Where the Mountain Meets the Moon had me at ni hao (thanks, Kai Lan!)
Young Minli, who lives on a poor farm with her mother and father, resolves to find the Old Man on the Moon to ask how she can change her family’s fortune. The Old Man, you see, is the Guardian of the Book of Fortune, and can answer any question in the world. So Minli sets off to find Never-Ending Mountain to see the Old Man, and along the way, has all sorts of adventures–meeting talking goldfish, selfish monkeys, and a very special dragon who accompanies her on her quest.
Meanwhile, Minli’s parents embark on a different sort of journey, as they endeavor to better fathom their daughter’s actions. A lovely, organic symmetry develops between the tale of Minli and that of her parents, resulting in a deeply satisfying ending.
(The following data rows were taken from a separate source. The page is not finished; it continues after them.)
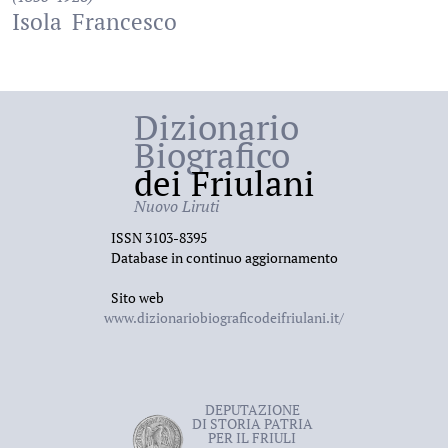
Isola
Francesco
Dizionario
Biografico
dei Friulani
Nuovo Liruti
ISSN 3103-8395
Database in continuo aggiornamento
Sito web
www.dizionariobiograficodeifriulani.it/
DEPUTAZIONE
DI STORIA PATRIA
PER IL FRIULI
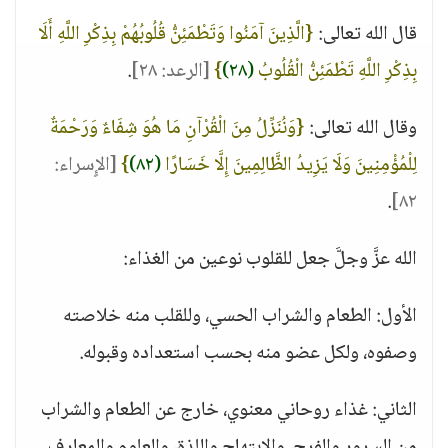
قال الله تعالى:
{الَّذِينَ آمَنُوا وَتَطْمَئِنُّ قُلُوبُهُمْ بِذِكْرِ اللَّهِ أَلَا
بِذِكْرِ اللَّهِ تَطْمَئِنُّ الْقُلُوبُ
(٢٨)
}
[الرعد: ٢٨]
.
وقال الله تعالى:
{وَنُنَزِّلُ مِنَ الْقُرْآنِ مَا هُوَ شِفَاءٌ وَرَحْمَةٌ
لِلْمُؤْمِنِينَ وَلَا يَزِيدُ الظَّالِمِينَ إِلَّا خَسَارًا
(٨٢)
}
[الإٍسراء:
.
٨٢]
الله عزَّ وجلَّ جعل للقلوب نوعين من الغذاء:
الأول: الطعام والشراب الحسي، وللقلب منه خلاصته
وصفوه، ولكل عضو منه بحسب استعداده وقبوله.
الثاني: غذاء روحاني معنوي، خارج عن الطعام والشراب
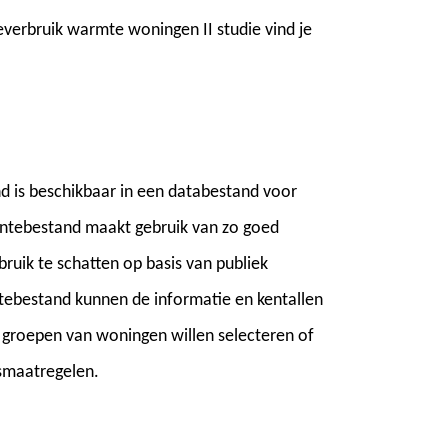
everbruik warmte woningen II studie vind je
nd is beschikbaar in een databestand voor
ntebestand maakt gebruik van zo goed
ruik te schatten op basis van publiek
tebestand kunnen de informatie en kentallen
n, groepen van woningen willen selecteren of
gsmaatregelen.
Lin incorporates several Chinese myths and folktales into her narrative, and I was surprised to see some that I’d always thought of as Indian tales. The monkey who refuses to let go the treasure in his fist even at the cost of losing his freedom–surely I’d read that in an Amar Chitra Katha sometime? There must be interesting scholarship out there on the shared roots of such primordial stories… Meanwhile, I’ll chalk up yet another area of ignorance and move on, to another story that made me uncomplicatedly happy. I’d last read about the mean shopkeeper, the beggar and a magic peach tree in Grade 3 or so, in my Radiant Reader textbook at Mater Dei Convent school, New Delhi, and I’d forgotten it till now. There’s strong magic about re-discovered tales that work in their second life; Lin’s telling evoked not just my memory of the story, but of childhood itself, a time when fables reassured us that life would reward virtue. If books are still in currency five hundred years from now, Where the Mountain… will be around.